WORK REQUIRED
Restate only the tail of the data below, starting at the line that contains "middle mcp: (206, 173)" and including the last line, word for word.

□ □ □ □

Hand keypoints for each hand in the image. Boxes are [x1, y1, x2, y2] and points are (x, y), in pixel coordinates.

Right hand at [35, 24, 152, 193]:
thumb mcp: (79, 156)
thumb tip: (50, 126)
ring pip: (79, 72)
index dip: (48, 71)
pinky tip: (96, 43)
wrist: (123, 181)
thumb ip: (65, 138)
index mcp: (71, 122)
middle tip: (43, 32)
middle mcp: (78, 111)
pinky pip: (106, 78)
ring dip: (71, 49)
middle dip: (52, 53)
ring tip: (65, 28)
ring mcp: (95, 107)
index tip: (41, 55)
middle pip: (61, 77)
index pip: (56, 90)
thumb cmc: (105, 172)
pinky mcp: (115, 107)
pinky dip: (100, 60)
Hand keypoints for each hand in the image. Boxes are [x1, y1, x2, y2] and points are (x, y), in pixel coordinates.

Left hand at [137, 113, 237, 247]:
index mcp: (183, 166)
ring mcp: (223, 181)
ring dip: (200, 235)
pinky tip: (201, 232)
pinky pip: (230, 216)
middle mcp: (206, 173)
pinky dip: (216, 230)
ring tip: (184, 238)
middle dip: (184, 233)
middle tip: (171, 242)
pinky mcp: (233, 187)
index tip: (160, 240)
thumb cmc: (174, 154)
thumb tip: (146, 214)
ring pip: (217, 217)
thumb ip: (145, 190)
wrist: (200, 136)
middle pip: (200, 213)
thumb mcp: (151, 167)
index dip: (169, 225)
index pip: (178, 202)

□ □ □ □

PROBLEM SOLUTION
middle mcp: (206, 173)
pinky dip: (216, 230)
ring tip: (184, 238)
middle dip: (184, 233)
middle tip: (171, 242)
pinky mcp: (233, 187)
index tip: (160, 240)
thumb cmc: (174, 154)
thumb tip: (146, 214)
ring pip: (217, 217)
thumb ip: (145, 190)
wrist: (200, 136)
middle pip: (200, 213)
thumb mcp: (151, 167)
index dip: (169, 225)
index pip: (178, 202)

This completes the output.